▶ Work task
The data below holds a line containing "none; stroke-linecap: round;" and a line containing "#f3c8e8; stroke-width: 6"; please quote exactly those two lines and every line between them, and nothing else.

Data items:
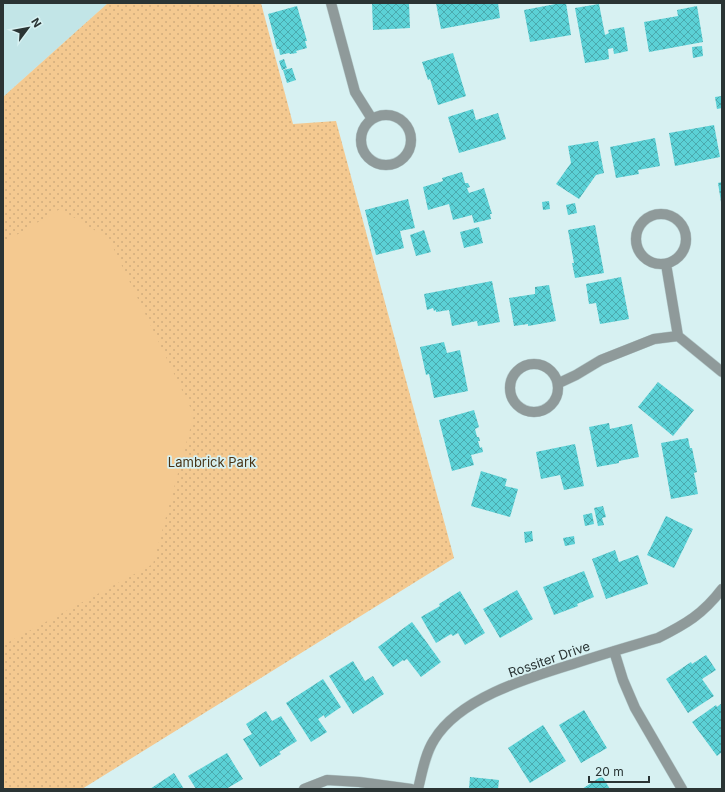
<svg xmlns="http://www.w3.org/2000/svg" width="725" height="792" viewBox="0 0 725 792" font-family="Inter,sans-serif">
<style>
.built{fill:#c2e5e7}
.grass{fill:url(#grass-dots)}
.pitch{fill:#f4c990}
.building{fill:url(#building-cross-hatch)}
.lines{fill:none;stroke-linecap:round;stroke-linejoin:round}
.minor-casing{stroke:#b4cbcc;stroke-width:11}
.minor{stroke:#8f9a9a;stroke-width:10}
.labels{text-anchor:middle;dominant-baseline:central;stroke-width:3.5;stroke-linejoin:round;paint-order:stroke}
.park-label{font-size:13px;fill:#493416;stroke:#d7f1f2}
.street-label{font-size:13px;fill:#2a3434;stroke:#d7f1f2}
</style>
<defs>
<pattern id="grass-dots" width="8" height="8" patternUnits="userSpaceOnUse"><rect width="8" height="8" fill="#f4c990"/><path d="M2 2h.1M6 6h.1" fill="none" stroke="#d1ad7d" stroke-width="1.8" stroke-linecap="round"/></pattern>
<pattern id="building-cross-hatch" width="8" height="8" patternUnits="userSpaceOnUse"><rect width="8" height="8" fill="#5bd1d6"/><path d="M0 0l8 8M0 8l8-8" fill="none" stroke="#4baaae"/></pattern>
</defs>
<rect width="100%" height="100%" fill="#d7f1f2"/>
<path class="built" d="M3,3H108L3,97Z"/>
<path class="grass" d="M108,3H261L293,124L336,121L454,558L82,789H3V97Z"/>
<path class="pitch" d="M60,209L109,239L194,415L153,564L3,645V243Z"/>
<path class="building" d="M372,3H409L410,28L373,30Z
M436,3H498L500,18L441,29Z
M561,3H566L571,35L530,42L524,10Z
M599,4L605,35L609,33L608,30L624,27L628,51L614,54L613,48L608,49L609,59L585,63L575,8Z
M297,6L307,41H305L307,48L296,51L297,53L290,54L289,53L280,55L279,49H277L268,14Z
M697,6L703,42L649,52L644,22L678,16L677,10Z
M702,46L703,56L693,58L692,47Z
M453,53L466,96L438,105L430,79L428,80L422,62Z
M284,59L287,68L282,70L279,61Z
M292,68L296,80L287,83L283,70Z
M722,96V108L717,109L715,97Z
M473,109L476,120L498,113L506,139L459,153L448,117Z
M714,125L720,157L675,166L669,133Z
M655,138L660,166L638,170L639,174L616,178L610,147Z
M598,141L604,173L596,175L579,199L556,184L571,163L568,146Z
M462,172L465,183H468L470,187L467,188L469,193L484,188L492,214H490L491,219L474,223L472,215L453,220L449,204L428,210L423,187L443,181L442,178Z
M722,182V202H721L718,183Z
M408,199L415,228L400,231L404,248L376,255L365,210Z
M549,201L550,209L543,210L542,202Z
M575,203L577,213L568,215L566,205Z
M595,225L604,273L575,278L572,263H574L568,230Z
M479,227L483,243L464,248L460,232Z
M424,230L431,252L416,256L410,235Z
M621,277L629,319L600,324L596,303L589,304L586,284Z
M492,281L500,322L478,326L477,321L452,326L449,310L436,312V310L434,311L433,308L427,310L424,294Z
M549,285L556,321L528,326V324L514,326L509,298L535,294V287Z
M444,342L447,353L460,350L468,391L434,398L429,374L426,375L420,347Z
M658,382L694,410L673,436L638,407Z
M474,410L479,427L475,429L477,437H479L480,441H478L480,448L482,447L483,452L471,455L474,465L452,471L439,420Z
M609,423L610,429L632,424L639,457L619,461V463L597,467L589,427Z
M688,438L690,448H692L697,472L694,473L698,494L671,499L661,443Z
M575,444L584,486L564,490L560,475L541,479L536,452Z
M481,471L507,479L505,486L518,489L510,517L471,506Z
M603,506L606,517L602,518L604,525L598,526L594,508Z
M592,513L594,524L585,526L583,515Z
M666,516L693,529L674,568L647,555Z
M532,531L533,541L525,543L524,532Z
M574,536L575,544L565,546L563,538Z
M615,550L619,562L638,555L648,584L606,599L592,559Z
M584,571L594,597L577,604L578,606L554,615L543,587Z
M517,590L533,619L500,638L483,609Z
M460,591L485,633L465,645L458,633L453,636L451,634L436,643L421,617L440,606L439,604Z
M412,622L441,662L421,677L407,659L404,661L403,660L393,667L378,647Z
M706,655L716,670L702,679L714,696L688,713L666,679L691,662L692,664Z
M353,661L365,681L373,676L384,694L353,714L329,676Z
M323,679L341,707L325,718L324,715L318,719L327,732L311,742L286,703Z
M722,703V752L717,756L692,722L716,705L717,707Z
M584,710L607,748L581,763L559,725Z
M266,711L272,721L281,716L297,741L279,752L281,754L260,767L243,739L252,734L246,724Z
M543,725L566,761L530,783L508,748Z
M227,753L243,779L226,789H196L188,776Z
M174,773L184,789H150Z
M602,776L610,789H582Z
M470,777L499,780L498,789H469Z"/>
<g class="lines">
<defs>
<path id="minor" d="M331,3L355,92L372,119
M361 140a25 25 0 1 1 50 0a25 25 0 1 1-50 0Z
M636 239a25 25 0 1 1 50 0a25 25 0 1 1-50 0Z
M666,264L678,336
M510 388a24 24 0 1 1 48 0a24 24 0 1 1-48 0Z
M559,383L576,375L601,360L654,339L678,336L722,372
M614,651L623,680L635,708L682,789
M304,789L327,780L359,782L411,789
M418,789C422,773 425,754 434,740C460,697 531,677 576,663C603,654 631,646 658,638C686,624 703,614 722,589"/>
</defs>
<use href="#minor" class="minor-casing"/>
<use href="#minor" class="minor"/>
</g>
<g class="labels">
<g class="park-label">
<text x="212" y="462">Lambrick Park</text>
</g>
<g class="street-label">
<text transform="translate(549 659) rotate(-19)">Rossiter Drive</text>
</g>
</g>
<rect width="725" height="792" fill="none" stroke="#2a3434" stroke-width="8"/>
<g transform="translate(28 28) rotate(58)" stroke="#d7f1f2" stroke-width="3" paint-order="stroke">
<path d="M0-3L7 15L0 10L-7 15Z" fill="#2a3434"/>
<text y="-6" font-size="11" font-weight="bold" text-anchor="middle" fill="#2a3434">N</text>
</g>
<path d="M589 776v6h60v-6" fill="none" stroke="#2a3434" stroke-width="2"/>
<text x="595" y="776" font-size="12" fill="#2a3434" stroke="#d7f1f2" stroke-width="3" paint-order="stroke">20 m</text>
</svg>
...
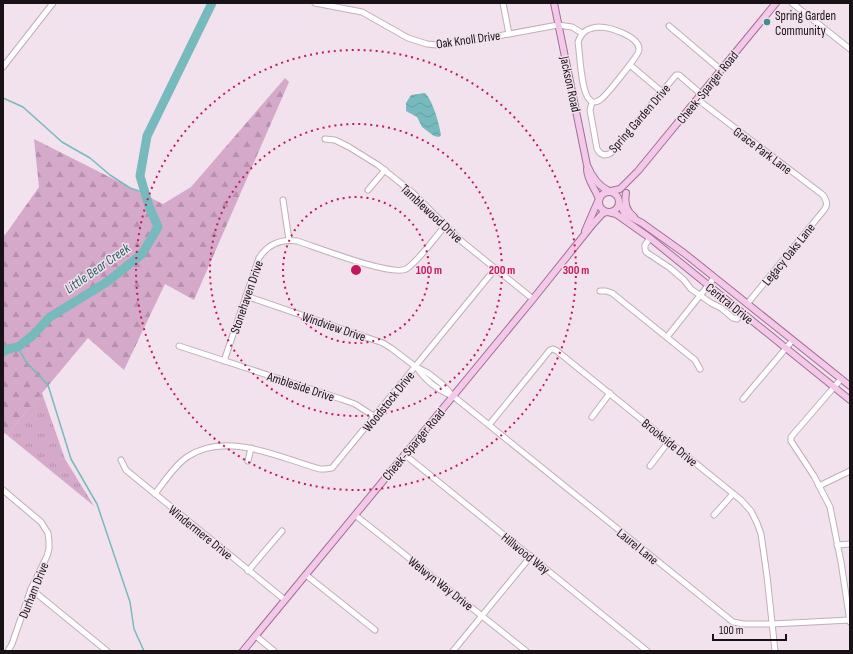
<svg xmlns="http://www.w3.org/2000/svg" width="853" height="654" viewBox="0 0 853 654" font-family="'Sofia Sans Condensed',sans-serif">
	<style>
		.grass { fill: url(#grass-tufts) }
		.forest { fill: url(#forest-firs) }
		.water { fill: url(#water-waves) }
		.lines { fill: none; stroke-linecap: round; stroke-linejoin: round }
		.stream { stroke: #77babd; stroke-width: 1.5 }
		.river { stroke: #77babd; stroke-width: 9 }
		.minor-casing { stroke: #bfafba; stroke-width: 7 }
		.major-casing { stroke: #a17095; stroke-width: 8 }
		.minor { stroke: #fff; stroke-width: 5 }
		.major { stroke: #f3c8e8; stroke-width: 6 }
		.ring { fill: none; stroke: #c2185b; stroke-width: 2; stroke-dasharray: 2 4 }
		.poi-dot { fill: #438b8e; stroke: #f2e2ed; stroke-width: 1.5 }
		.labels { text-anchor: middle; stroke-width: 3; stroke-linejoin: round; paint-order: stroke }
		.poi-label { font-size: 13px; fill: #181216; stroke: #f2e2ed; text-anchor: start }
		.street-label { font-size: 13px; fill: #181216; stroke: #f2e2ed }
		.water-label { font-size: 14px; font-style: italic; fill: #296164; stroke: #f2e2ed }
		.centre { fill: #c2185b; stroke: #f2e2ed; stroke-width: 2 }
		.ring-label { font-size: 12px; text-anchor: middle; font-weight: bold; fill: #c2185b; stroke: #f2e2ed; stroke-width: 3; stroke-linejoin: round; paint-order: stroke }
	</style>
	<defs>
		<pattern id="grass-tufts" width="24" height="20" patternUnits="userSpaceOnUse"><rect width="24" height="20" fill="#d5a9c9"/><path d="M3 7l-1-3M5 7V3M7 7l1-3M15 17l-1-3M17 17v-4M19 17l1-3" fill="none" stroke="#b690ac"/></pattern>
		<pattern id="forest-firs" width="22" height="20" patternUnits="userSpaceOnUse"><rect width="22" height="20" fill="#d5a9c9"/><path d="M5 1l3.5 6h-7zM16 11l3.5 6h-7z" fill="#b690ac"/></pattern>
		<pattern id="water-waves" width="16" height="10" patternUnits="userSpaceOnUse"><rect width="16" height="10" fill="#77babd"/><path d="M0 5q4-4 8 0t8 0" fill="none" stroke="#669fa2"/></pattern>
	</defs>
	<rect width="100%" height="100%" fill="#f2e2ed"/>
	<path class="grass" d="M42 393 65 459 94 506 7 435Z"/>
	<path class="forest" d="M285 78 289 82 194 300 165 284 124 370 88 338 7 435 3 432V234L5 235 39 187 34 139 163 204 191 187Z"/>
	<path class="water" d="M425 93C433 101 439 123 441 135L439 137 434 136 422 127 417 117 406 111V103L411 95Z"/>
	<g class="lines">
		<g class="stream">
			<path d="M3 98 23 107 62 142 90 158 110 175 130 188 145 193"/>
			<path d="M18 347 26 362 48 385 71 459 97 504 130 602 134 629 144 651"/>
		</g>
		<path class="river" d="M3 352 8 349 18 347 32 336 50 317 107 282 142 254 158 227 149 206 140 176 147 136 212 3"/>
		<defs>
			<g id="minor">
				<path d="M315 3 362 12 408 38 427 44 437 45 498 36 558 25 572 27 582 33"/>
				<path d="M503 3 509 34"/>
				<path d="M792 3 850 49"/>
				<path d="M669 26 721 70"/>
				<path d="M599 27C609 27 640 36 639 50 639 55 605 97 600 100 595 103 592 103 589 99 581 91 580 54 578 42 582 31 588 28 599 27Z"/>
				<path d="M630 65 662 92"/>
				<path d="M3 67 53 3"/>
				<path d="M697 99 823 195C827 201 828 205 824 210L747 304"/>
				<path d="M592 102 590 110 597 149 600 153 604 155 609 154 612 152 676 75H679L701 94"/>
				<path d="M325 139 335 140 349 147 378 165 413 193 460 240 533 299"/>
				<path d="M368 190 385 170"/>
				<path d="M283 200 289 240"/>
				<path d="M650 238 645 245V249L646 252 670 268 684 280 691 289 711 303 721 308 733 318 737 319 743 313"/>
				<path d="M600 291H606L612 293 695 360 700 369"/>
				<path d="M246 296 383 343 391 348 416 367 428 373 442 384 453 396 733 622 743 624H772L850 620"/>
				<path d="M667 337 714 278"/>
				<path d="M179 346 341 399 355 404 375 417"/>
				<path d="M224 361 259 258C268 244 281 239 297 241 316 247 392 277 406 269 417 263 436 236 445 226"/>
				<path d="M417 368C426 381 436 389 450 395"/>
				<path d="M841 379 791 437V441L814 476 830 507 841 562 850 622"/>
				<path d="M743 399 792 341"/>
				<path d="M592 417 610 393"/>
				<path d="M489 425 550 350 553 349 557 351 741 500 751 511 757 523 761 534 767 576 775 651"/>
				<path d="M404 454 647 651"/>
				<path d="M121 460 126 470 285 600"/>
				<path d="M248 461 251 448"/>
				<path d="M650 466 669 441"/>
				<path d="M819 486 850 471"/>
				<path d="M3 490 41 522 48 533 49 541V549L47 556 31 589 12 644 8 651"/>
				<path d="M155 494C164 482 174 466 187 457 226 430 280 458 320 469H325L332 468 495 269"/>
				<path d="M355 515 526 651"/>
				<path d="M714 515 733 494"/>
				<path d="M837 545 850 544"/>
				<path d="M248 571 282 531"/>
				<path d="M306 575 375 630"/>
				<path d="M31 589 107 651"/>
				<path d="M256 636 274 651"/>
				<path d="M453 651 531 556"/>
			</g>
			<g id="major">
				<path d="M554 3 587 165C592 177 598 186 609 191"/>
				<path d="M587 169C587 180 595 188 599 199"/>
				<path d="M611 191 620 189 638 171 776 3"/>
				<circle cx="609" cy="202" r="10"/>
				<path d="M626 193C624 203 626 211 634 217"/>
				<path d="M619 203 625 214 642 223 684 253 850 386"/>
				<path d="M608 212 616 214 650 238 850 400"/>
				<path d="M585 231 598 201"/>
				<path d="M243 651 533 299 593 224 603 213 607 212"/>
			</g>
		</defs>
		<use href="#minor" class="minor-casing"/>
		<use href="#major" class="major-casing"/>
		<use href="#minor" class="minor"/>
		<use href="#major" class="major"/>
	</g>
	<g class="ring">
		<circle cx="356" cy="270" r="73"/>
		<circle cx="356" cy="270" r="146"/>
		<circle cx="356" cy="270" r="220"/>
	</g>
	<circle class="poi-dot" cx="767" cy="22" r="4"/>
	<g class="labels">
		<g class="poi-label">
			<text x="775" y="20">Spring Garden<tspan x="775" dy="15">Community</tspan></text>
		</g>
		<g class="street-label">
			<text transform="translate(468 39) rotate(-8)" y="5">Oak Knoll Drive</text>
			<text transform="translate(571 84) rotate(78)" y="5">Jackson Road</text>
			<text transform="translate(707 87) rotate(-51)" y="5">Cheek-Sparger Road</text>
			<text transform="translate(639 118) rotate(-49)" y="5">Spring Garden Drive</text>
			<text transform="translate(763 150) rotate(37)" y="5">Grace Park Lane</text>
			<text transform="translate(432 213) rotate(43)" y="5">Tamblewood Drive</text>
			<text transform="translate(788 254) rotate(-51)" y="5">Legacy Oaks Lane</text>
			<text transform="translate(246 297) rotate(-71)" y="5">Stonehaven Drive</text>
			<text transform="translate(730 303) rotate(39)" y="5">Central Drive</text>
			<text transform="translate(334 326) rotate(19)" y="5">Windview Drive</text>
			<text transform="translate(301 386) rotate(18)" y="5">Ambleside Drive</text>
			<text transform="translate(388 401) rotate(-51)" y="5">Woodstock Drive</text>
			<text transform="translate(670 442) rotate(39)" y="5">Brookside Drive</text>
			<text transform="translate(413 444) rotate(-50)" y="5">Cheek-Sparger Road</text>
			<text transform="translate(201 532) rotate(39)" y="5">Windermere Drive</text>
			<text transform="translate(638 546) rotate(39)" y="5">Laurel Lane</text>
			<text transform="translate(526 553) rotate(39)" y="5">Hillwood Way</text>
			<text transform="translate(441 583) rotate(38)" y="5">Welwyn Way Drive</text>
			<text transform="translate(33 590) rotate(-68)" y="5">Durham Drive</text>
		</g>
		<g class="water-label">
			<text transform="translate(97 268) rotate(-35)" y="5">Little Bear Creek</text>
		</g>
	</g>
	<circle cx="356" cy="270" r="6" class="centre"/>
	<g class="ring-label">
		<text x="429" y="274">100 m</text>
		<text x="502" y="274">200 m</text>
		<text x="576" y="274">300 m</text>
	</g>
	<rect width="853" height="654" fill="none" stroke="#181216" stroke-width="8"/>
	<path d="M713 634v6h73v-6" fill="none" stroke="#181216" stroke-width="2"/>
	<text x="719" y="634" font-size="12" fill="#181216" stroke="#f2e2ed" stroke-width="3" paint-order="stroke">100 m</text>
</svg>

▶ Task result
		.lines { fill: none; stroke-linecap: round; stroke-linejoin: round }
		.stream { stroke: #77babd; stroke-width: 1.5 }
		.river { stroke: #77babd; stroke-width: 9 }
		.minor-casing { stroke: #bfafba; stroke-width: 7 }
		.major-casing { stroke: #a17095; stroke-width: 8 }
		.minor { stroke: #fff; stroke-width: 5 }
		.major { stroke: #f3c8e8; stroke-width: 6 }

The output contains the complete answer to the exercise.